BCD on the next line is similar, but for BCD the count is 20 because BCD has 10 transactions in the 2nd row and 10 transactions in ABCDF in the 4th row; told you there were trickier ones.  Follow the same process as the above paragraph for the rest of the calculations. If you do this, you should come up with a table that looks something like this.  
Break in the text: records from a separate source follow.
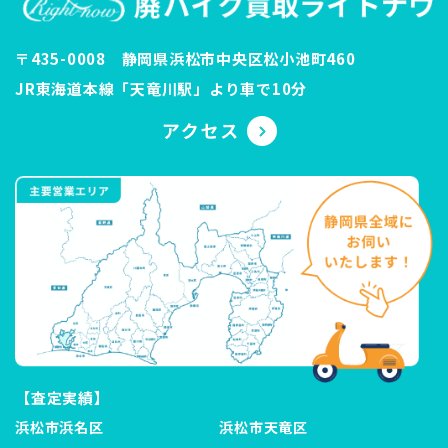
〒435-0008 静岡県浜松市中央区松小池町460
JR東海道本線「天竜川駅」より車で10分
【査定実績】
浜松市浜名区
浜松市天竜区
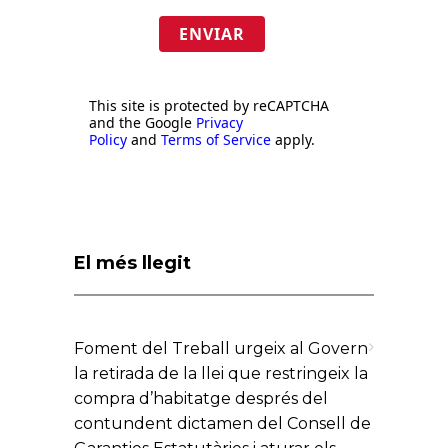
ENVIAR
This site is protected by reCAPTCHA
and the Google
Privacy
Policy
and
Terms of Service
apply.
El més llegit
Foment del Treball urgeix al Govern
la retirada de la llei que restringeix la
compra d’habitatge després del
contundent dictamen del Consell de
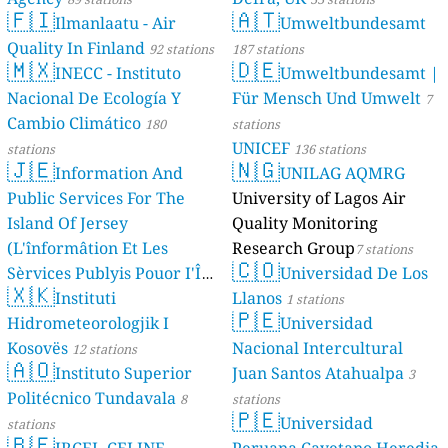
🇫🇮
🇦🇹
Ilmanlaatu - Air
Umweltbundesamt
Quality In Finland
92 stations
187 stations
🇲🇽
🇩🇪
INECC - Instituto
Umweltbundesamt |
Nacional De Ecología Y
Für Mensch Und Umwelt
7
Cambio Climático
180
stations
UNICEF
stations
136 stations
🇯🇪
🇳🇬
Information And
UNILAG AQMRG
Public Services For The
University of Lagos Air
Island Of Jersey
Quality Monitoring
(L'înformâtion Et Les
Research Group
7 stations
🇨🇴
Sèrvices Publyis Pouor I'Île
Universidad De Los
🇽🇰
Dé Jèrri)
Instituti
Llanos
2 stations
1 stations
🇵🇪
Hidrometeorologjik I
Universidad
Kosovës
Nacional Intercultural
12 stations
🇦🇴
Instituto Superior
Juan Santos Atahualpa
3
Politécnico Tundavala
8
stations
🇵🇪
Universidad
stations
🇧🇪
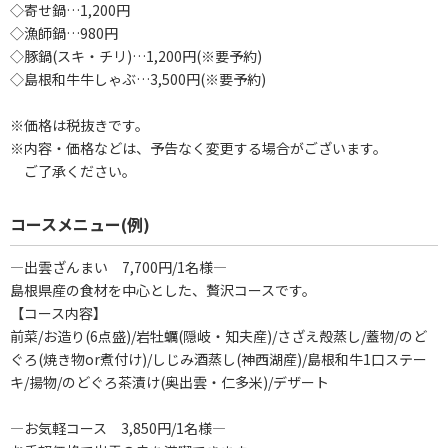
◇寄せ鍋…1,200円
◇漁師鍋…980円
◇豚鍋(スキ・チリ)…1,200円(※要予約)
◇島根和牛牛しゃぶ…3,500円(※要予約)
※価格は税抜きです。
※内容・価格などは、予告なく変更する場合がございます。
ご了承ください。
コースメニュー(例)
―出雲ざんまい 7,700円/1名様―
島根県産の食材を中心とした、贅沢コースです。
【コース内容】
前菜/お造り(6点盛)/岩牡蠣(隠岐・知夫産)/さざえ殻蒸し/蓋物/のど
ぐろ(焼き物or煮付け)/しじみ酒蒸し(神西湖産)/島根和牛1口ステー
キ/揚物/のどぐろ茶漬け(奥出雲・仁多米)/デザート
―お気軽コース 3,850円/1名様―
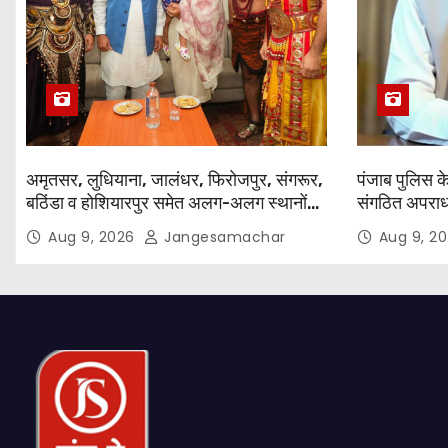
अमृतसर, लुधियाना, जालंधर, फिरोजपुर, संगरूर,
पंजाब पुलिस के 
बठिंडा व होशियारपुर समेत अलग-अलग स्थानों
संगठित अपराध क
पर ये शो होगा- भगवंत सिंह मान
दिन पूरे किए 
Aug 9, 2026
Jangesamachar
Aug 9, 2
कीं, 1,532 घो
As an exercise, try to figure out which patterns didn't make the cut.  There are three of them, and I already showed you one of them already.  Obviously if the value of tau were set lower, we would have cut out a lot more patterns and the table would have a lot fewer entries in the last column

Core Pattern Robustness
Now, we need to explain pattern robustness.  if you have the information above already, pattern robustness is pretty easy to figure out.  In mathspeak, and example of how robustness might be stated goes something like this "A pattern α is (d, τ) robust if d is the maximum number of items that can be removed from α for the resulting pattern to remain a τ-core pattern." (Han's textbook again).  All that really means is that you're trying to answer the question, "how many items can I remove from the pattern I'm looking at and still have what's leftover qualify as a core pattern?".  For the first pattern in the table above, ACE, we have 3 items A, C, and E.  If we take away 1 item, say A, we can see that CE is still a core pattern in the table.  if we take away a 2nd item C, E is still a core pattern.  If we took away E, we'd have nothing so that's no good.  By definition the null set, or nothing, can't be a core pattern.  So for ACE we were able to take away 2 items and still have a core pattern.  So, if we were to translate that example to mathspeak we would be able to say that pattern ACE is (2, 0.5)-robust.  Using similar logic we could add another column to our table stating robustness of each of the rows.  Please double check me...at the time of this writing it is getting late and my mental powers are waning. :)

I hope this helps people out there understand something that took me quite a while to understand from just a couple of sentences in a textbook.